**What is needed**
Please return every line of the data below that contains the word "after". Case counts.
[Start of Attachment]
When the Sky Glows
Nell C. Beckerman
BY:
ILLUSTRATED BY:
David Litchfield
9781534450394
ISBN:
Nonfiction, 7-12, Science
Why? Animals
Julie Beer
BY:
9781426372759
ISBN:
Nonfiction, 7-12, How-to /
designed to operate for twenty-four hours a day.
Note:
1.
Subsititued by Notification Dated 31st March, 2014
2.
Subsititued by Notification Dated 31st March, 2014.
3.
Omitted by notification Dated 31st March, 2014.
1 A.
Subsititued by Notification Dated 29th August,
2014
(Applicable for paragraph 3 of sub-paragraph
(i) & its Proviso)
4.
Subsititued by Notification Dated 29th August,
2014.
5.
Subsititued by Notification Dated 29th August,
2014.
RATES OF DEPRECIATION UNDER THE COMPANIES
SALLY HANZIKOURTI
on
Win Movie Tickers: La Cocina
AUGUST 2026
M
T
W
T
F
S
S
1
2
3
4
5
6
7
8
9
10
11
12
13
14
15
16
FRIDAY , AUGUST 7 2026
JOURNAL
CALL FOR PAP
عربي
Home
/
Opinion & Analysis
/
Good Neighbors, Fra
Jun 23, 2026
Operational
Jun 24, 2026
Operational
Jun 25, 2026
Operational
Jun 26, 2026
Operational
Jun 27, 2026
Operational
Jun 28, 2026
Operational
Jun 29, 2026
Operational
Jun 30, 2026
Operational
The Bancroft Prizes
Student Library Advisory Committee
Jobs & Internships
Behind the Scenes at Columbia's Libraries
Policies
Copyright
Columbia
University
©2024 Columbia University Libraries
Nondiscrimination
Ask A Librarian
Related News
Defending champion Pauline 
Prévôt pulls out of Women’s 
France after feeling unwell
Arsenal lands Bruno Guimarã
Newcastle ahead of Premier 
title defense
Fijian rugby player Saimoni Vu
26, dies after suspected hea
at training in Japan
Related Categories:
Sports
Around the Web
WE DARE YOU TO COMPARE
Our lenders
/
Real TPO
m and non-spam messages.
[End of Attachment]
**Answer box**
France after feeling unwell
26, dies after suspected hea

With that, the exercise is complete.